Pouco mais de um ano depois, foi aprovada a Súmula 8, que definiu a posição da Segunda Seção sobre essa matéria.

Quando o STJ foi criado pela Constituição de 1988, o senhor já era ministro do TFR. Era possível imaginar que o novo Tribunal seria uma corte tão demandada? O senhor demorou para sentir a mudança na quantidade de trabalho na transição do TFR para o STJ?

Imaginávamos que o Superior Tribunal seria muito procurado, mas não tanto quanto vem acontecendo. A mudança foi sentida aproximadamente cinco anos após a sua instituição. Acontece que a Constituição despertou o povo, levando-o a buscar mais o Judiciário, e este Tribunal conquistou amplo espaço no seio da sociedade, voltado que é, com seriedade, para os anseios dos jurisdicionados, tornando-se respeitado e também reconhecido como Corte de vanguarda e “Tribunal da Cidadania”.

Não poderia ser diferente, afinal, somos historicamente comprometidos: é que o Judiciário e, em particular, o Superior Tribunal têm históricos compromissos com a idéia de justiça, pois não é que andamos, é verdade, diariamente, desde que o mundo é mundo, procurando dar resposta à eterna pergunta “o que é a justiça?”! Fazemos diariamente a justiça da melhor maneira possível, embora, ao fazê-la, acabemos por agradar a uns e por desagradar a outros. É impossível agradar a todos!

Em seu primeiro ano de existência, o STJ julgou pouco menos de 4 mil processos. Em 2005, esse número já estava na casa de 270 mil. A expectativa para este ano é ultrapassar a marca dos 300 mil. O Tribunal demorou quase 13 anos para alcançar seu primeiro milhão de julgados. Para chegar ao segundo milhão, foram necessários apenas quatro anos. Na sua opinião, quais fatores levaram a esse crescimento quase exponencial no número de processos analisados pelos ministros ao longo desses 17 anos de vida do STJ?

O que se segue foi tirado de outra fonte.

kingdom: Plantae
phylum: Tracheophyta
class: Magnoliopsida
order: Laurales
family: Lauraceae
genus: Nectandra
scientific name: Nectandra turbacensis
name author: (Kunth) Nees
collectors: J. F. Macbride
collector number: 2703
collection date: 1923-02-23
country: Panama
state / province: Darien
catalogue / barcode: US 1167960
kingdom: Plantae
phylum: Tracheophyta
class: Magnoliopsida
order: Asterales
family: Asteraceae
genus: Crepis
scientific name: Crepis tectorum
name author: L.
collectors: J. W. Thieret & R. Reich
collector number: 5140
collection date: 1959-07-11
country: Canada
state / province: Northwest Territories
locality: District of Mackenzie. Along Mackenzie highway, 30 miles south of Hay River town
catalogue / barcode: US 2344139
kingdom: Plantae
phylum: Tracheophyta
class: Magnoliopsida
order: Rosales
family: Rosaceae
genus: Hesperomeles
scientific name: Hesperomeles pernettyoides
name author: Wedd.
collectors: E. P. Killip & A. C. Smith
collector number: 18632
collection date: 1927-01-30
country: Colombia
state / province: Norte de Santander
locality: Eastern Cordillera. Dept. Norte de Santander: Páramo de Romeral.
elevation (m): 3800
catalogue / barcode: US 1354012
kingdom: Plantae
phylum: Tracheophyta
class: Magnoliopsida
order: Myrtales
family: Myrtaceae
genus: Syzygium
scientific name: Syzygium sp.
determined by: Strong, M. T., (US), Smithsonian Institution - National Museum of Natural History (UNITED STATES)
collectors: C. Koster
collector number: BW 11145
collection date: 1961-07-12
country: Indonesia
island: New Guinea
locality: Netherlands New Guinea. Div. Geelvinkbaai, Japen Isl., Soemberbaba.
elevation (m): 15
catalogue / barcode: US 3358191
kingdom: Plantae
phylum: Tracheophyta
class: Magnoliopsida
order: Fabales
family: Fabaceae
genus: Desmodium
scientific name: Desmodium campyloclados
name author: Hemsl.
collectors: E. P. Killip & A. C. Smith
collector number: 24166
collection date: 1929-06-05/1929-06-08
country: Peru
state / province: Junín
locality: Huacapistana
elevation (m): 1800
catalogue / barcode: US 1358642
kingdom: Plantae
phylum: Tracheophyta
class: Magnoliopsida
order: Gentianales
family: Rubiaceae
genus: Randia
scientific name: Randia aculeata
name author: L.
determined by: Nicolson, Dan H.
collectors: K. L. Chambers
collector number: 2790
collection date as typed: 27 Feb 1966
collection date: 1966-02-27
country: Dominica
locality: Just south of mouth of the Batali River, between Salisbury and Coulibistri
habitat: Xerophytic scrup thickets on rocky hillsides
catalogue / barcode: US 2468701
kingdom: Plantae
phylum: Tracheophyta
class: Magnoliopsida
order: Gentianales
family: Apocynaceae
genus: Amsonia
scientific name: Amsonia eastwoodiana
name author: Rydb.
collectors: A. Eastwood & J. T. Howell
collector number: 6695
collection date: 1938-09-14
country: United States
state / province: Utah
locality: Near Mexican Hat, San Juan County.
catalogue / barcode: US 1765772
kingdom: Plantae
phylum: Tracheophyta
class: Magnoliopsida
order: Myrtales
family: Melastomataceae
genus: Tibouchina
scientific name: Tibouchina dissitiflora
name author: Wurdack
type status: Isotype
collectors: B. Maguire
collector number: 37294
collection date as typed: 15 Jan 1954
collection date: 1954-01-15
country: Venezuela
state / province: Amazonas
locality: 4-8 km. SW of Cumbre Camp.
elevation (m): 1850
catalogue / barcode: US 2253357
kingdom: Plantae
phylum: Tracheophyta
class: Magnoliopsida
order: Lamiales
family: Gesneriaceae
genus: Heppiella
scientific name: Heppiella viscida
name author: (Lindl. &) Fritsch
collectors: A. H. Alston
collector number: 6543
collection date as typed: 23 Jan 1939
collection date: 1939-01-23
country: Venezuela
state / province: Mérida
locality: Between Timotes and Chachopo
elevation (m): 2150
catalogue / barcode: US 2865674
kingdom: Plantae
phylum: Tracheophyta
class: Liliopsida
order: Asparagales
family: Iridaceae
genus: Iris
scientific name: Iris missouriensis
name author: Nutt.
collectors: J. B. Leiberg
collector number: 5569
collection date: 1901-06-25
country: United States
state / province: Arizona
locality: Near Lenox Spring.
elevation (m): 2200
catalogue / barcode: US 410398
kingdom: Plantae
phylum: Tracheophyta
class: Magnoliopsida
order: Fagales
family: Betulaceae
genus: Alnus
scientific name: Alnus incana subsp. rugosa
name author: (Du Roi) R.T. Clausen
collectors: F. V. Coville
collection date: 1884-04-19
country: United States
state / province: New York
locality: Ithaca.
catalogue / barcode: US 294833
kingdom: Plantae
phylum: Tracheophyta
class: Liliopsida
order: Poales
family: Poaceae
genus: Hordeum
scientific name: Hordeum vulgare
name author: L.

De um lado, esse crescimento resulta da crença do povo no Judiciário. O aumento vem daí. Vejam, pois, para as questões das pessoas a importância da Justiça. De outro, é conseqüência do uso abusivo de recursos processuais pelos entes públicos. Acontece que o Superior Tribunal não foi criado para julgar esse sem-número de processos, foi criado para julgar os temas de repercussão nacional.

O senhor se sente sobrecarregado com a demanda crescente do STJ?Não haveria de me sentir diferente. Mais de uma vez, em situações em que referência se fez às pilhas e mais pilhas de processos que ao Superior chegam todos os dias, evoquei aqui o castigo mitológico de Sísifo, a saber, o de rolar eternamente uma enorme pedra na subida de uma vertente, mal alcançando o cimo – se é, no nosso caso, que lá conseguimos chegar -, a pedra rola vertente abaixo, e o trabalho, que jamais cessa, recomeça com todo o fôlego. É desse castigo que padecemos. Ainda que nos dediquemos, de corpo e alma, ao trabalho, não lhe daremos cobro, pois trata-se de tarefa invencível, faltando-lhe, inclusive, glamour em alguns momentos.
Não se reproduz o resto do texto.